VIENNA, Austria, April 28, 2008 -Oil prices hit an all-time high near $120 a barrel Monday after a weekend refinery strike closed a pipeline system that delivers a third of Britain’s North Sea oil to refineries in the U.K.
The shutdown comes amid supply outages in Nigeria that have helped to support oil against a strengthening dollar.
“We’ve got a confluence of a number of events that have really disrupted crude oil supply,” said Victor Shum, an energy analyst with Purvin & Gertz in Singapore. “That’s what’s driving oil to a new record even though the U.S. dollar actually strengthened a bit.”
Light, sweet crude for June delivery rose to a record $119.93 a barrel in electronic trading on the New York Mercantile Exchange. The contract eased back to $119.04 a barrel by noon in Europe, up 52 cents from Friday’s close of $118.52.
BP PLC on Sunday shut down the Forties Pipeline System that carries more than 700,000 barrels of oil a day to the U.K. because of a 48-hour walkout by employees at a refinery in central Scotland.

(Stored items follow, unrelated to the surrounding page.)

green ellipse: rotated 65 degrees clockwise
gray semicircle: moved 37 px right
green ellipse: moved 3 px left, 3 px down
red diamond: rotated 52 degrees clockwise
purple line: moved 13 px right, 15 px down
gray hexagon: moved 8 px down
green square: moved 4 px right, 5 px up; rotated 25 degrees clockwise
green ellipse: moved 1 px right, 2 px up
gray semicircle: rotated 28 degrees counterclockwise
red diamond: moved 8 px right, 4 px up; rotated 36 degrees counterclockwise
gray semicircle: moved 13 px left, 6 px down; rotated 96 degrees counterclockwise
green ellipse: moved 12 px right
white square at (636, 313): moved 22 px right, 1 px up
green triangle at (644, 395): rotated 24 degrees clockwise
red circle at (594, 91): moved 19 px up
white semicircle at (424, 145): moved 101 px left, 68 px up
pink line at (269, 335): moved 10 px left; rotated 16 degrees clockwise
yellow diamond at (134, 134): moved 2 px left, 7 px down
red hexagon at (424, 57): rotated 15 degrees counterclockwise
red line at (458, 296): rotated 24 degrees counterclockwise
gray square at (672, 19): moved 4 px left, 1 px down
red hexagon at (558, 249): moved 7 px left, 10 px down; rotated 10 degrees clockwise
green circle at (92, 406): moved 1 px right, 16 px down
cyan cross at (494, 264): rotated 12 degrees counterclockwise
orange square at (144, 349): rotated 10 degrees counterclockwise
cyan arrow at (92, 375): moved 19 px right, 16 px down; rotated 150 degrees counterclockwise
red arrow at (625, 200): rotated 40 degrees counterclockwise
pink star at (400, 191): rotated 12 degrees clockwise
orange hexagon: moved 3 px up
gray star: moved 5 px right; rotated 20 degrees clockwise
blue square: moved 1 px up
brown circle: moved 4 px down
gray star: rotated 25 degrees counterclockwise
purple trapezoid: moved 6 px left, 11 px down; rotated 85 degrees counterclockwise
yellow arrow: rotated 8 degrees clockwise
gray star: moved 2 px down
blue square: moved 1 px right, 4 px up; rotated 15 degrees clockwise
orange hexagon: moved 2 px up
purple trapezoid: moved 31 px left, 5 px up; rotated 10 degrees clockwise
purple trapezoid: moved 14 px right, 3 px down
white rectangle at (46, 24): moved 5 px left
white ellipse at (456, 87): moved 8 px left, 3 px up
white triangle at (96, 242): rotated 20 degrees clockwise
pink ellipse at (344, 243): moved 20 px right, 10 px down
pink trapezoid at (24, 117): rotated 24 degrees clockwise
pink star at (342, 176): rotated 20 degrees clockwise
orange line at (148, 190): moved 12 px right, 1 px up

Workers walked out of the Grangemouth refinery vowing not to give ground in their dispute with refinery owner Ineos over plans to close a generous pension scheme to new employees. Ineos chief executive Tom Crotty said it could take a week for the plant to return to production once the strike ends on Tuesday. BP said its pipeline could be up and running within 24 hours.
BP’s Kinneil plant, the onshore processing center for the pipeline system, is powered from the Grangemouth site.
“With the refinery being shut down, it will affect supplies from the North Sea and that has a potentially significant impact,” said David Moore, a commodity strategist with the Commonwealth Bank of Australia in Sydney. “That comes at the same time that there’s production disruptions from Nigeria so the combined effect of those is the immediate factor that’s put pressure on oil prices.”
Analyst Stephen Schork also attributed the bullish market to the combination of events stoking supply concerns.